• **GOAL OF THE EXERCISE**
What is needed is an exact copy of the lines in the entries below from the one holding "focal_35mm: 48" through the one holding "exposure_s: 1/1517", pictures excluded.

• **PROVIDED DATA**

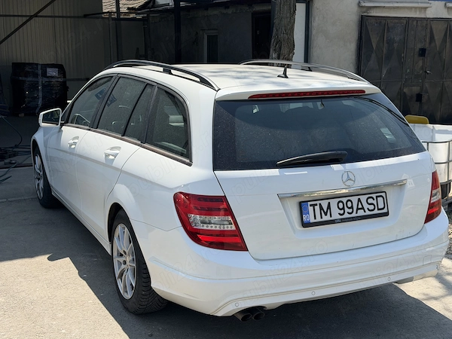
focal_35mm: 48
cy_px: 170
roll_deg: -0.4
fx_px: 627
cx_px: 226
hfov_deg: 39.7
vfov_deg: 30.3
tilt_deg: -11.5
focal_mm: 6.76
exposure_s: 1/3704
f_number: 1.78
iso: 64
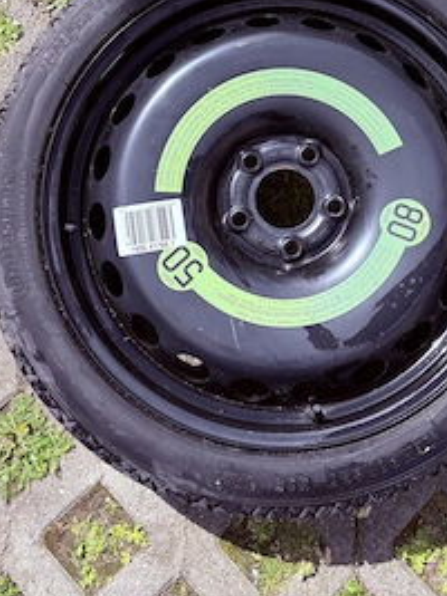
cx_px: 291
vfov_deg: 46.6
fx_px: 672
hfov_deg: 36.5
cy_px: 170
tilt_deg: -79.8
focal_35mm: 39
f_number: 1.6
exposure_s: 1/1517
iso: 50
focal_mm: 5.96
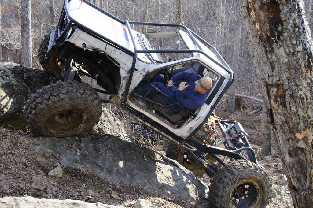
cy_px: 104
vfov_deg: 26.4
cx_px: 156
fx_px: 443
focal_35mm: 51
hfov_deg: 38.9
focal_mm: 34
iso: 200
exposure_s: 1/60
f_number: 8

---

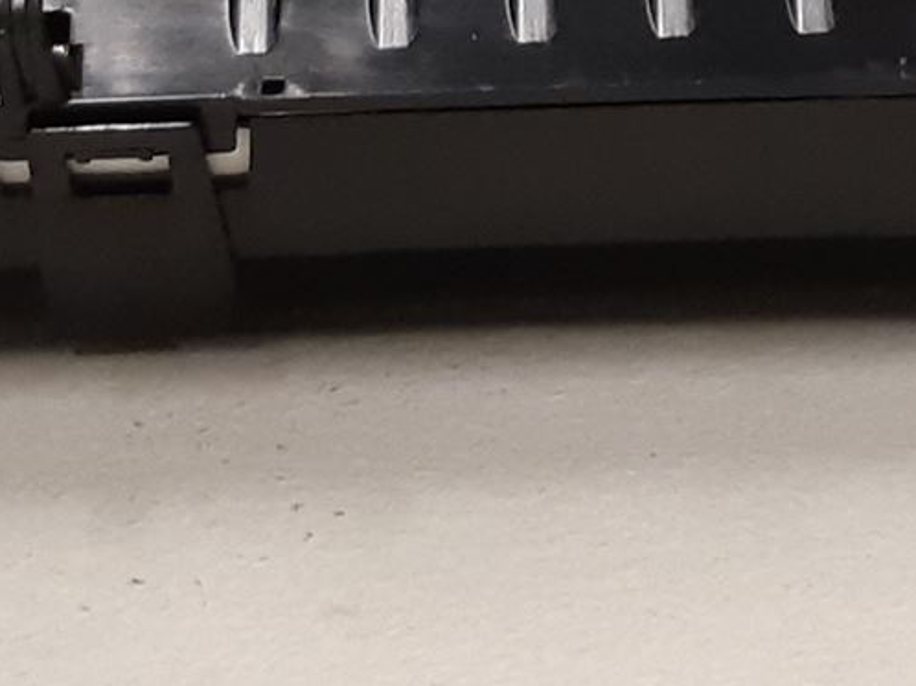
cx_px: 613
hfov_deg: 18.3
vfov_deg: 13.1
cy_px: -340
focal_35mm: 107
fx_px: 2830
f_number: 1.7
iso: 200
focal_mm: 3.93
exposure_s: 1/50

• **OUTPUT OF THE EXERCISE**
focal_35mm: 48
cy_px: 170
roll_deg: -0.4
fx_px: 627
cx_px: 226
hfov_deg: 39.7
vfov_deg: 30.3
tilt_deg: -11.5
focal_mm: 6.76
exposure_s: 1/3704
f_number: 1.78
iso: 64
cx_px: 291
vfov_deg: 46.6
fx_px: 672
hfov_deg: 36.5
cy_px: 170
tilt_deg: -79.8
focal_35mm: 39
f_number: 1.6
exposure_s: 1/1517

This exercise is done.